* _GIVEN DATA_

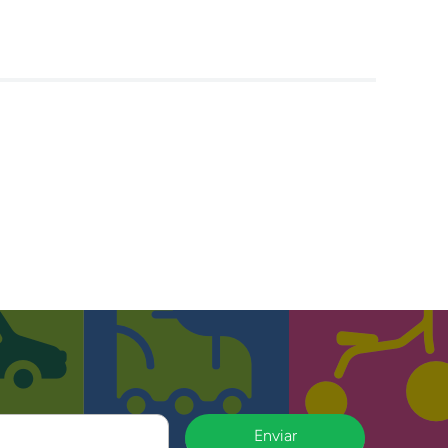
Enviar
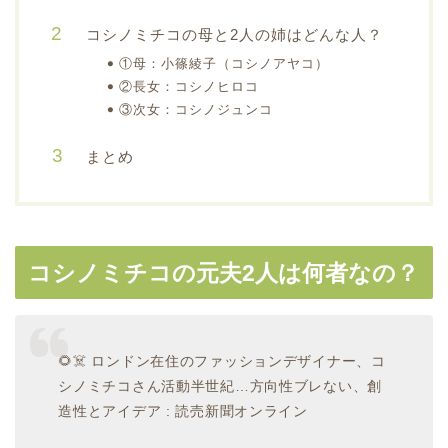
コシノミチコの母と2人の姉はどんな人？
①母：小篠綾子（コシノアヤコ）
②長女：コシノヒロコ
③次女：コシノジュンコ
まとめ
コシノミチコの元夫2人は何者なの？
🌻☠️ ロンドン在住のファッションデザイナー、コ
シノミチコさん活動半世紀…方向性ブレない、創
造性とアイデア : 読売新聞オンライン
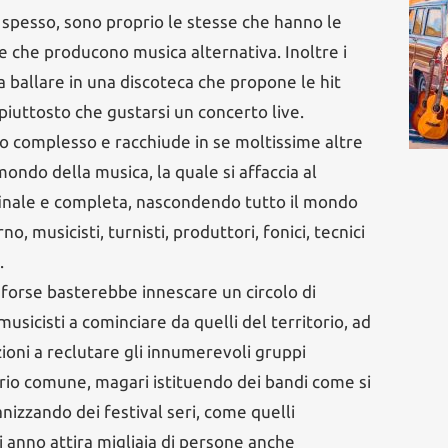
o spesso, sono proprio le stesse che hanno le
e che producono musica alternativa. Inoltre i
a ballare in una discoteca che propone le hit
piuttosto che gustarsi un concerto live.
o complesso e racchiude in se moltissime altre
ondo della musica, la quale si affaccia al
finale e completa, nascondendo tutto il mondo
no, musicisti, turnisti, produttori, fonici, tecnici
c.
forse basterebbe innescare un circolo di
usicisti a cominciare da quelli del territorio, ad
oni a reclutare gli innumerevoli gruppi
prio comune, magari istituendo dei bandi come si
nizzando dei festival seri, come quelli
i anno attira migliaia di persone anche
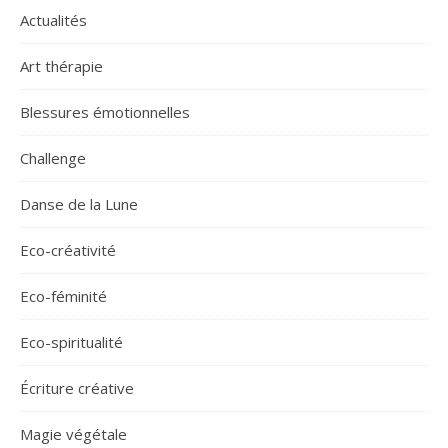
Actualités
Art thérapie
Blessures émotionnelles
Challenge
Danse de la Lune
Eco-créativité
Eco-féminité
Eco-spiritualité
Écriture créative
Magie végétale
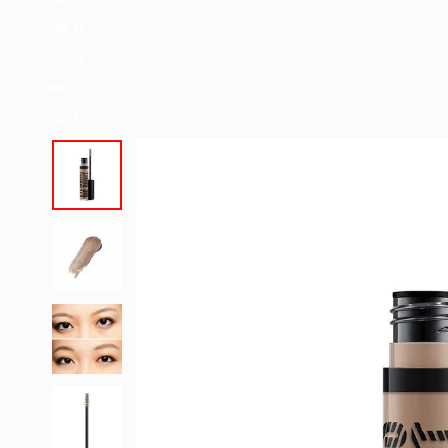
IREG_21
IREG_24
IREG_29
IREG_3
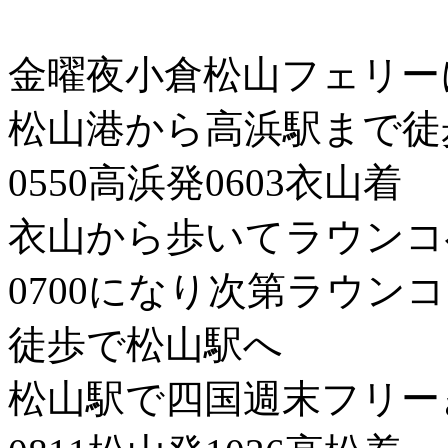
金曜夜小倉松山フェリーに
松山港から高浜駅まで徒
0550高浜発0603衣山着
衣山から歩いてラウンコ
0700になり次第ラウン
徒歩で松山駅へ
松山駅で四国週末フリー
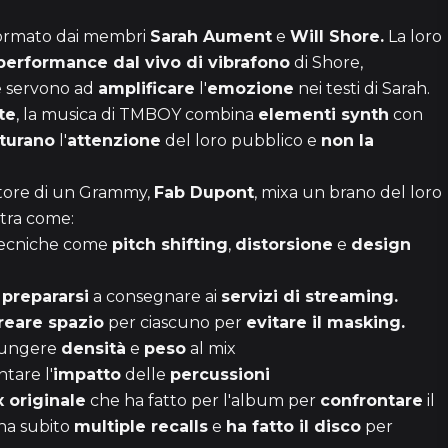
1
formato dai membri
Sarah Aument
e
Will Shore.
La loro
performance dal vivo di vibrafono
di Shore,
 servono ad
amplificare
l'
emozione
nei testi di Sarah.
3 episo
te
, la musica di TMBOY combina
elementi synth
con
turano
l'
attenzione
del loro pubblico e
non la
1h 
citore di un Grammy,
Fab Dupont
, mixa un brano del loro
tra come:
tecniche come
pitch shifting
,
distorsione
e
design
36
r
prepararsi
a consegnare ai
servizi di streaming.
reare spazio
per ciascuno per
evitare il masking.
iungere
densità
e
peso
al mix
34
tare l'
impatto
delle
percussioni
x originale
che ha fatto per l'album per
confrontare
il
ha subito
multiple recalls
e
ha fatto il disco
per
39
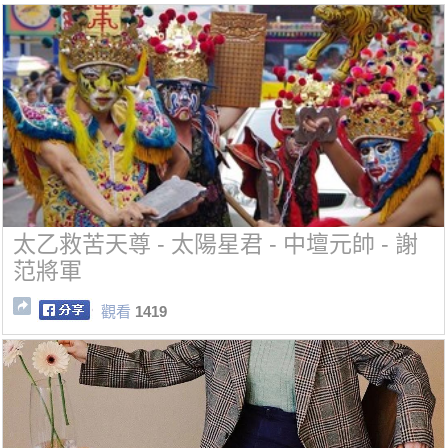
太乙救苦天尊 - 太陽星君 - 中壇元帥 - 謝
范將軍
觀看
1419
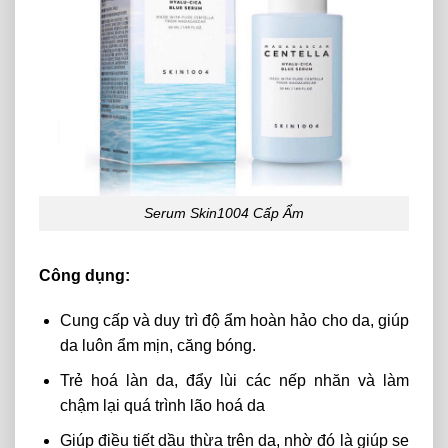
Serum Skin1004 Cấp Ẩm
Công dụng:
Cung cấp và duy trì độ ẩm hoàn hảo cho da, giúp
da luôn ẩm mịn, căng bóng.
Trẻ hoá làn da, đẩy lùi các nếp nhăn và làm
chậm lại quá trình lão hoá da
Giúp điều tiết dầu thừa trên da, nhờ đó là giúp se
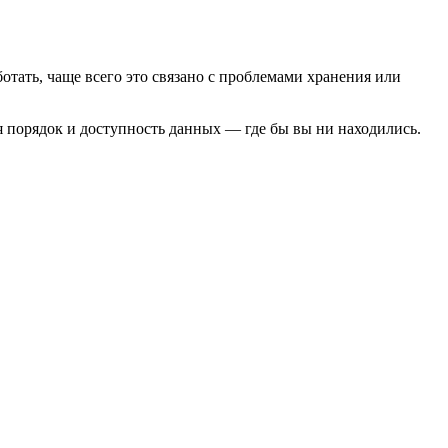
тать, чаще всего это связано с проблемами хранения или
я порядок и доступность данных — где бы вы ни находились.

* _TASK OBJECTIVE_
Filter on the word "loro": copy each matching line from the entries above.

* _PROBLEM SOLUTION_
La loro
del loro pubblico e
, mixa un brano del loro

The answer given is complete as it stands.